While at the Goodwill Store I did, in fact, overhear a couple women seeking out wool sweaters as well. I selected a few sweaters and a wool sports coat and felt like everyone was watching me. I expected someone to come up to me and ask, "What exactly is the purpose of your acquisition?" I avoided making eye contact with anyone. I was sure the clothes police were going to swoop down on me the second I stepped outside. Totally felt like I was buying contraband.

I'm still struggling a bit with the ethics of felting second-hand clothes. But I really adore the felt. Makes these booties so much softer than the wool craft felt I typically use. I love how much thicker it is.

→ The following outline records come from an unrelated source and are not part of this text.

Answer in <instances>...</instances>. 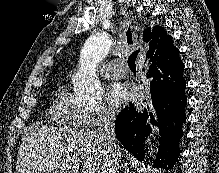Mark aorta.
<instances>
[{
    "label": "aorta",
    "instance_id": "1",
    "mask_svg": "<svg viewBox=\"0 0 219 173\" xmlns=\"http://www.w3.org/2000/svg\"><path fill=\"white\" fill-rule=\"evenodd\" d=\"M111 41L106 33L91 35L84 43L80 68L73 77L74 90L84 102L97 100L101 97L102 87L96 75V67L110 51ZM149 144L146 140L145 144Z\"/></svg>",
    "mask_w": 219,
    "mask_h": 173
}]
</instances>
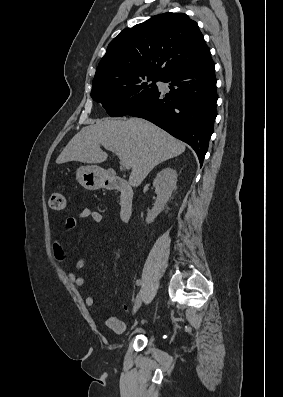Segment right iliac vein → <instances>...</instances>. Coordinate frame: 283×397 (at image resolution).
Returning a JSON list of instances; mask_svg holds the SVG:
<instances>
[{
  "label": "right iliac vein",
  "instance_id": "right-iliac-vein-1",
  "mask_svg": "<svg viewBox=\"0 0 283 397\" xmlns=\"http://www.w3.org/2000/svg\"><path fill=\"white\" fill-rule=\"evenodd\" d=\"M141 303H142V292H140L139 295L137 296L136 303L133 308V314L137 312V310L141 306Z\"/></svg>",
  "mask_w": 283,
  "mask_h": 397
}]
</instances>
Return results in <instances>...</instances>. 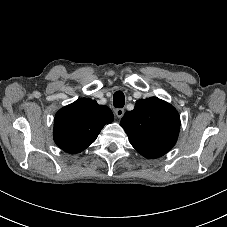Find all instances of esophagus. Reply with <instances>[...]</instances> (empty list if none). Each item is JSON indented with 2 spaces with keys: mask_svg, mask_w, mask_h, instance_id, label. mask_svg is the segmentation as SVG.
<instances>
[{
  "mask_svg": "<svg viewBox=\"0 0 227 227\" xmlns=\"http://www.w3.org/2000/svg\"><path fill=\"white\" fill-rule=\"evenodd\" d=\"M115 115H116L118 118L123 117V115H124V109H122V108L116 109V110H115Z\"/></svg>",
  "mask_w": 227,
  "mask_h": 227,
  "instance_id": "34e87169",
  "label": "esophagus"
}]
</instances>
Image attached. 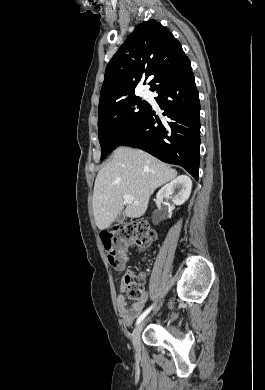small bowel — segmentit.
<instances>
[{
  "instance_id": "obj_1",
  "label": "small bowel",
  "mask_w": 265,
  "mask_h": 390,
  "mask_svg": "<svg viewBox=\"0 0 265 390\" xmlns=\"http://www.w3.org/2000/svg\"><path fill=\"white\" fill-rule=\"evenodd\" d=\"M125 290L126 285L123 281L118 289L119 294L117 297V307L122 321L125 324L130 325L143 310L147 302L148 296L144 295L140 300L128 307L124 297Z\"/></svg>"
}]
</instances>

Do you think it can be considered a clean wash if I donate a couple jackets and sweaters? I'll go through my things and replace the sweaters with my perfectly warm clothing. Even steven, right? And if it makes anyone feel better (it makes me feel better, anyway) - the orange wool sweater had a hole in it. So that one was truly upcycled! Guilt free on that one.


Gale's Goodies said...

I am a veteran wool shopper at the local Goodwill. My feeling is that my purchase helps fuel the economy, helps employ the workers at Goodwill and also supports the mission of Goodwill Industries.

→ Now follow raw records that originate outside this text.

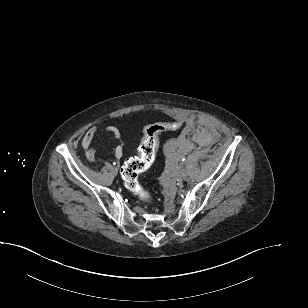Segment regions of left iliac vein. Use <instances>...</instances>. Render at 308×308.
<instances>
[{
    "label": "left iliac vein",
    "instance_id": "1",
    "mask_svg": "<svg viewBox=\"0 0 308 308\" xmlns=\"http://www.w3.org/2000/svg\"><path fill=\"white\" fill-rule=\"evenodd\" d=\"M186 171L185 170H180L177 174H176V178L178 181H184L186 179Z\"/></svg>",
    "mask_w": 308,
    "mask_h": 308
}]
</instances>
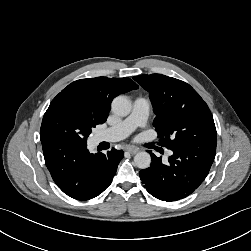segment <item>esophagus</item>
<instances>
[{"label":"esophagus","instance_id":"obj_1","mask_svg":"<svg viewBox=\"0 0 251 251\" xmlns=\"http://www.w3.org/2000/svg\"><path fill=\"white\" fill-rule=\"evenodd\" d=\"M126 151L129 152L130 154H136L139 151V149L136 147H127Z\"/></svg>","mask_w":251,"mask_h":251}]
</instances>
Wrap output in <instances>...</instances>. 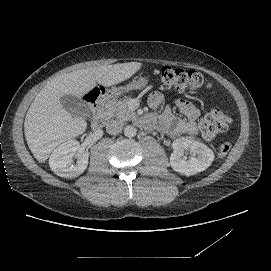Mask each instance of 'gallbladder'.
I'll list each match as a JSON object with an SVG mask.
<instances>
[{"label": "gallbladder", "instance_id": "gallbladder-1", "mask_svg": "<svg viewBox=\"0 0 271 271\" xmlns=\"http://www.w3.org/2000/svg\"><path fill=\"white\" fill-rule=\"evenodd\" d=\"M60 102L63 108L73 116L86 117L88 115V107L76 96L64 95Z\"/></svg>", "mask_w": 271, "mask_h": 271}]
</instances>
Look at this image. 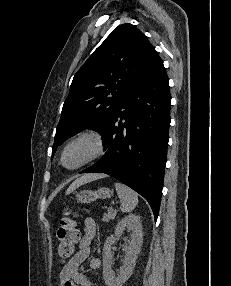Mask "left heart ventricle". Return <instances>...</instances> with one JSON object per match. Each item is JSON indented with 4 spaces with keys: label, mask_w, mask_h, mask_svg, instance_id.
Segmentation results:
<instances>
[{
    "label": "left heart ventricle",
    "mask_w": 231,
    "mask_h": 286,
    "mask_svg": "<svg viewBox=\"0 0 231 286\" xmlns=\"http://www.w3.org/2000/svg\"><path fill=\"white\" fill-rule=\"evenodd\" d=\"M92 151L93 145L90 142L77 143L66 152L64 163L67 167L76 166L86 159Z\"/></svg>",
    "instance_id": "1"
}]
</instances>
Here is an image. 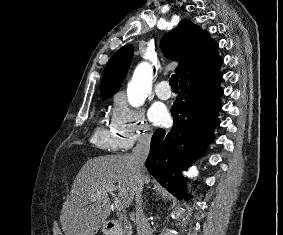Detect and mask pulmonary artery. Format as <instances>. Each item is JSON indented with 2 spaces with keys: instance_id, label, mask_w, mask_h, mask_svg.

Like you, a good many of the items I purchase are damaged before I felt them up and turn them into something else. Also, there are many items that are totally out of fashion and would probably not be worn.

I feel okay about buying clothing and using the fabric to make craft items. My sister and I do argue sometimes about some of the sweaters I buy--she wants them to wear herself!!
See some of my craft items here:


Josie said...

I came here to say exactly hat Gale said...so ditto. And I bet not that many people in So Cal go into Goodwill intending to buy such warm weather clothing anyway. Plus, I'm sure Goodwill and Salvation Army are suffering just like any other retailer right now and really appreciate the sale. So traitor? No, no, no...you're simply a creative, talented, recycling bleeding heart hippie who's helping to stimulate our economy! But you're not the only one- I proudly recycled Ry's applesauce container the other day to mix my haircolor in (so you're gonna have to fight me for that key to the city).

Devona said...

Another thought. It's not like you went to your local homeless shelter and took the sweaters from their stash. Part of the way Goodwill and other Thrift Store Charities operate is selling quality clothing at a lower price to save the consumer money and using that profit to support their ministries and charities.

I never feel guilt when I buy second hand clothing to repurpose. I feel bad when I buy made in China craft supplies shipped across the planet and made with who-knows-what chemicals under who-knows-what labor conditions.

Dawn said...

These are all very good points. Thank you so much for easing my guilt. You're absolutely right - all of you. And, YES, Devona, supplies from China are much worse. I will definitely pay more attention to where some of the supplies I buy come from!